Industry players, such as Standard Chartered Bank, say the commencement of direct RMB-Sing dollar trading had been "keenly anticipated" and the move should boost the appeal of offshore RMB in the region, as well as strengthen Singapore's position as a leading offshore RMB hub.
"This is one thing which the market has been keenly anticipating and waiting for, which is direct trading between the Chinese yuan and the Sing dollar," said Mr Motasim Iqbal, head of Transaction Banking Singapore at Standard Chartered Bank.
"With the amount of foreign exchange involved and the amount of foreign exchange risk that is also involved with it, the ability to quote pricing - both in Sing dollars and RMB - will definitely bring in a lot more pricing transparency, so the market is clearly looking forward to it. With Singapore's position as the largest foreign exchange trading centre in Asia, I think this is something which will definitely benefit the entire corporate space."
"Having the ability to directly convert the two currencies complements the city-state's existing capabilities, laying an even stronger foundation for Singapore to nurture a Sing-Yuan market," StanChart added in a statement. "This move will also bring about enormous potential for the development and innovation of financial products and instruments."
United Overseas Bank (China) - which has been approved by China's central bank as a market maker for direct trading between the RMB and Sing dollar - said the direct trading will encourage more companies in Singapore to adopt the RMB for trade settlement.
"Customers stand to benefit most from the direct trading facility as they can expect lower FX conversion costs as well as faster payments and receipts for their transactions," said Mr Eric Lian, President and CEO of UOB (China).
Besides UOB, OCBC and DBS Group were also appointed market makers for direct trading between the Sing dollar and RMB.
MAS also announced that Singapore proposed to allow China-incorporated financial institutions to issue RMB-denominated debt instruments in Singapore directly. "This will help to diversify long-term funding for Chinese financial institutions by allowing them to tap into the international institutional investor base in Singapore," MAS said.
Both countries also agreed to strengthen cooperation in the areas of capital markets and insurance. MAS and the China Securities Regulatory Commission will study measures to enhance collaboration between the derivatives markets of Singapore and China. MAS and the China Insurance Regulatory Commission will also explore collaborative initiatives in the area of catastrophe risk insurance.

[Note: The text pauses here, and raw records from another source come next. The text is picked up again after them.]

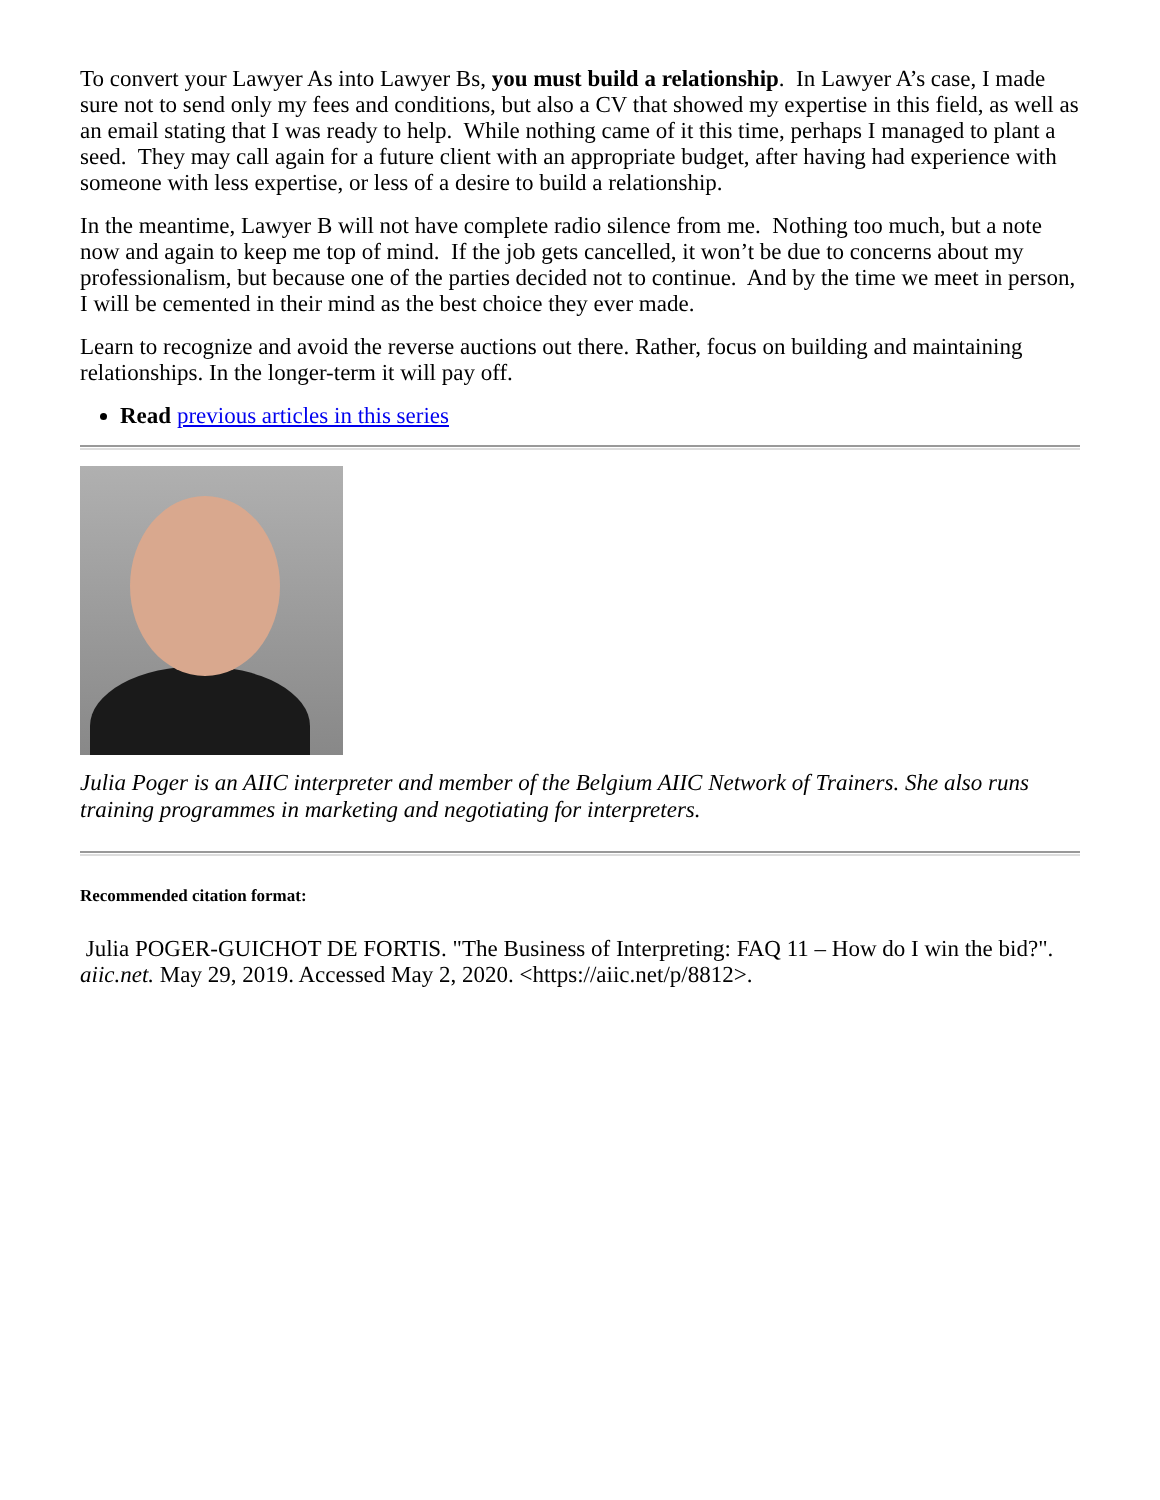To convert your Lawyer As into Lawyer Bs, you must build a relationship. In Lawyer A’s case, I made sure not to send only my fees and conditions, but also a CV that showed my expertise in this field, as well as an email stating that I was ready to help. While nothing came of it this time, perhaps I managed to plant a seed. They may call again for a future client with an appropriate budget, after having had experience with someone with less expertise, or less of a desire to build a relationship.
In the meantime, Lawyer B will not have complete radio silence from me. Nothing too much, but a note now and again to keep me top of mind. If the job gets cancelled, it won’t be due to concerns about my professionalism, but because one of the parties decided not to continue. And by the time we meet in person, I will be cemented in their mind as the best choice they ever made.
Learn to recognize and avoid the reverse auctions out there. Rather, focus on building and maintaining relationships. In the longer-term it will pay off.
Read previous articles in this series
Julia Poger is an AIIC interpreter and member of the Belgium AIIC Network of Trainers. She also runs training programmes in marketing and negotiating for interpreters.
Recommended citation format:
Julia POGER-GUICHOT DE FORTIS. "The Business of Interpreting: FAQ 11 – How do I win the bid?". aiic.net. May 29, 2019. Accessed May 2, 2020. <https://aiic.net/p/8812>.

MAS Deputy Managing Director Jacqueline Loh said: "The successful implementation of the financial cooperation initiatives and the new areas of cooperation agreed at the 11th JCBC meeting bear testament to the excellent relations between MAS and its counterparts in China. As China proceeds with its structural transformation and financial reform, financial cooperation between the two countries will grow in importance and mutual benefit."